With the stock sinking 95 percent since Abil, as it’s known, said two days ago it needs to raise as much as 8.5 billion rand ($792 million) to survive, investors including Piet Viljoen at Regarding Capital Management said the lender will struggle to raise the cash, more than eight times its market value. Abil’s second-biggest shareholder said yesterday it won’t pour good money after bad unless there’s “a better plan.”
“A successful capital-raising would give bondholders a lot of comfort,” Viljoen, who oversees the equivalent of about $500 million including Abil bonds, said by phone from Cape Town yesterday. “The market doesn’t seem to have confidence in their ability to raise capital.”
Abil declined to comment when contacted by phone yesterday.
Yields on Abil’s 652 million rand of bonds due October 2016 have been unchanged at 4.16 percent since July 21. That indicates there have been little trading and may not reflect the true price, said Bernard Fick, chief executive officer of Prudential Portfolio Managers, which oversees 125 billion rand, including the lender’s bonds.
“There is no liquidity in the market,” Fick said by phone from Cape Town yesterday. “Considering the movements in the foreign bonds, it would be fair to say that local prices need to be somewhat impaired.”
Abil has 28 billion rand of debt outstanding, including about 14.4 billion rand in Swiss francs and dollars. Leon Kirkinis, the founder of the bank and its CEO for 23 years, resigned on Aug. 6 after the company said it expected to post a 7.6 billion-rand annual loss and will seek to split “good” assets from “bad.” Abil said yesterday in a statement that it would no longer fund Ellerines Holdings Ltd., its money-losing furniture unit.
“This is the first step in the right direction,” Luca Carrozzo, a money manager with Banque CIC Suisse, who holds Abil’s Swiss franc debt after selling some recently, said in an e-mail yesterday. “If they are able to show a serious business plan to the investors we think it’s possible that African Bank will succeed with their capital raising.”
The Public Investment Corp., Abil’s biggest shareholder after Coronation Fund Managers Ltd., said it remains unconvinced. Abil’s shares dropped 38 percent to 31 cents by he close in Johannesburg after plummeting 81 percent yesterday. Yields on the February 2017 notes fell for the first time in six days, declining 594 basis points to 41.54 percent. The rand gained 0.7 percent to 10.6934 per dollar.
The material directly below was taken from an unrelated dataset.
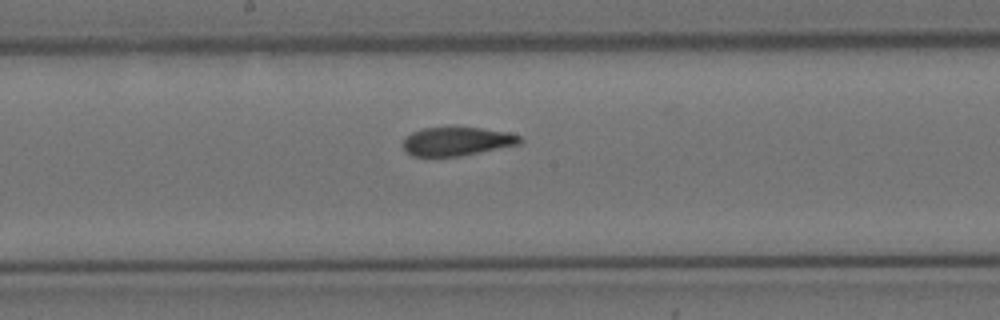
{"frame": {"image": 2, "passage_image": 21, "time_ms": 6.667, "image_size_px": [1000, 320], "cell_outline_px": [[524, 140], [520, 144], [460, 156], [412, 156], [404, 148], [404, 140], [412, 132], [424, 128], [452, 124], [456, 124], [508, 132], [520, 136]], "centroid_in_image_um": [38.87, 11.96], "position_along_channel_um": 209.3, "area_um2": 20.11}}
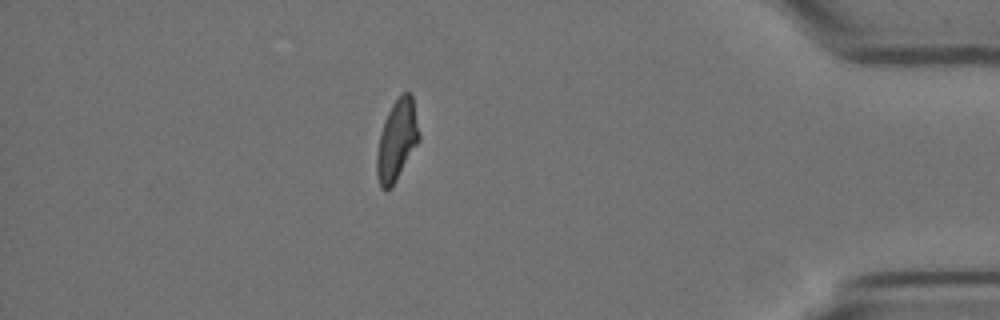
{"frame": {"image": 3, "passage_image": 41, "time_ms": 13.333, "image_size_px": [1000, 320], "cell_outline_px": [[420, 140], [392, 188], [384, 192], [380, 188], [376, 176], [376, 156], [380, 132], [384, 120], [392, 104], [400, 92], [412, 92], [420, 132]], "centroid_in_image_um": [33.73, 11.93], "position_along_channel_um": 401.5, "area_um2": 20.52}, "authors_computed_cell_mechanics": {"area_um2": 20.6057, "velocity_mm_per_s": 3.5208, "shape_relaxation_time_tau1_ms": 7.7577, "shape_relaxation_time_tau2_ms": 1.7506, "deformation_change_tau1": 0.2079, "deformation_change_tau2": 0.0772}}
“If we rescue it will depend on management’s plan or we’ll be throwing good money after bad,” Chief Investment Officer Dan Matjila said by phone from Pretoria yesterday. “We want a better plan in changing the business model into a more fully-fledged bank with reasonable other sources of revenue and a stronger board.”
The PIC oversees 1.4 trillion rand of government employees’ pension funds and holds 12.4 percent of the bank, according to data compiled by Bloomberg. Abil has about a week to finalize a turnaround plan, Johannesburg-based Business Day reported today, citing Matjila.
The South African Reserve Bank is in talks with Abil, spokesman Hlengani Mathebula said by phone from Pretoria yesterday, without giving details.
“There is no market for these bonds, so even if you wanted to sell, you couldn’t,” Bronwyn Blood, who helps manage about 20 billion rand in fixed-income assets, including Abil securities, at Cadiz Asset Management Ltd. in Cape Town, said yesterday. “For now, it’s a case of sit tight and don’t panic.”